____ LISTED ENTRIES
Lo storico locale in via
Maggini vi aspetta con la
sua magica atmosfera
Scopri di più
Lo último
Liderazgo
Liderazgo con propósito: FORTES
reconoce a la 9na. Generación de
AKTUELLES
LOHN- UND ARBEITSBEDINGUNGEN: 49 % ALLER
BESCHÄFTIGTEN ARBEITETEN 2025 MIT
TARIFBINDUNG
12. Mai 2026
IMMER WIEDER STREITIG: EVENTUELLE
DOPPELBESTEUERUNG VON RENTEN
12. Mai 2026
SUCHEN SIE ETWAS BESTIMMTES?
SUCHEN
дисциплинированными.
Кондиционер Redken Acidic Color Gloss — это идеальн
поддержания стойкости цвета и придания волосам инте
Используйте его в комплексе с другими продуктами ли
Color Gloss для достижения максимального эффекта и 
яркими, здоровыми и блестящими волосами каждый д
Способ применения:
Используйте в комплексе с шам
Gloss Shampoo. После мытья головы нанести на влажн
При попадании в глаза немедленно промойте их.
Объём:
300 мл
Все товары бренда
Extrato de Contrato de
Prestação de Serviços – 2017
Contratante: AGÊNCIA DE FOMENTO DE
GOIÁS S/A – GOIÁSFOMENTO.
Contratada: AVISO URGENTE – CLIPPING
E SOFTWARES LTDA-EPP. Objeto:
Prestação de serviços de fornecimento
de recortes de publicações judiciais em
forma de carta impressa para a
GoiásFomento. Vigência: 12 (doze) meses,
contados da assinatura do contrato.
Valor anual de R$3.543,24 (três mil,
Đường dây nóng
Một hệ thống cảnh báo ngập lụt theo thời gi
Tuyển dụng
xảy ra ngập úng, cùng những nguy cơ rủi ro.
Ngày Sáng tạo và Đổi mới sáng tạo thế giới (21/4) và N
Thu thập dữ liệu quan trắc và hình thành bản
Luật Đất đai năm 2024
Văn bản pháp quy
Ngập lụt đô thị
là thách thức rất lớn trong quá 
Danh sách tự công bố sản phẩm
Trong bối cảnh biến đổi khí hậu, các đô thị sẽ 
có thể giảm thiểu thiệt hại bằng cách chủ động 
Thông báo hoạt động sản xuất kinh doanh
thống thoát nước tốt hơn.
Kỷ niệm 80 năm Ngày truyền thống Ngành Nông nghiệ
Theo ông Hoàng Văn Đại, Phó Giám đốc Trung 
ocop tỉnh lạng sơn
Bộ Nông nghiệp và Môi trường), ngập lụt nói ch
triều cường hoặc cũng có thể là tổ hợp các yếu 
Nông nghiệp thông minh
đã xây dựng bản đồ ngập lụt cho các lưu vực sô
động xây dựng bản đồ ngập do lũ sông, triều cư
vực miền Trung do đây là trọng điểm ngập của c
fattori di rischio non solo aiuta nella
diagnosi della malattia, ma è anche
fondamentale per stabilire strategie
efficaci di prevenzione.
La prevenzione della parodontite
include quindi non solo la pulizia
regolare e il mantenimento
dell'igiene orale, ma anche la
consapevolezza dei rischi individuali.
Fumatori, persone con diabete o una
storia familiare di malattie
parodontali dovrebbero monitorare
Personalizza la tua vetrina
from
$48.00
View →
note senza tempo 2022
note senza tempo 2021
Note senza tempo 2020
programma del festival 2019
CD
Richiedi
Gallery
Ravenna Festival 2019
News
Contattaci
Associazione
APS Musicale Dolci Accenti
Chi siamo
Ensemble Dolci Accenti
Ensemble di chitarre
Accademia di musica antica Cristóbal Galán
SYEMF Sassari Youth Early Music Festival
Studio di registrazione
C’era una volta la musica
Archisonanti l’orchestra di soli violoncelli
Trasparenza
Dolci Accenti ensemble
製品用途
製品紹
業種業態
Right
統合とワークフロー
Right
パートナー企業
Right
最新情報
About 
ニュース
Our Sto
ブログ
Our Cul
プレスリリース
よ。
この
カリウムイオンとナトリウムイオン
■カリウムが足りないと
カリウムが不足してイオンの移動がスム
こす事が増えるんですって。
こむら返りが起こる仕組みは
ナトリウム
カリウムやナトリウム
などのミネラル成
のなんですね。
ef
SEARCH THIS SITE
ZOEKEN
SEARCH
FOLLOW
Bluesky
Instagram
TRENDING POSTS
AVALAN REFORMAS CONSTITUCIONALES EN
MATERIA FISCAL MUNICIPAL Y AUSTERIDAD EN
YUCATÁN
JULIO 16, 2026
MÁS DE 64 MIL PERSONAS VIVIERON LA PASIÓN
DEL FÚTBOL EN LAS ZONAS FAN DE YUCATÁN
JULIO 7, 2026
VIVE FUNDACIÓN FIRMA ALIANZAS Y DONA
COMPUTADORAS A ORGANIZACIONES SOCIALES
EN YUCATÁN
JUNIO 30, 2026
________
WHAT IS EXPECTED: Collect every line from the items above that contains the word "Ngày".

ANSWER SECTION:
Ngày Sáng tạo và Đổi mới sáng tạo thế giới (21/4) và N
Kỷ niệm 80 năm Ngày truyền thống Ngành Nông nghiệ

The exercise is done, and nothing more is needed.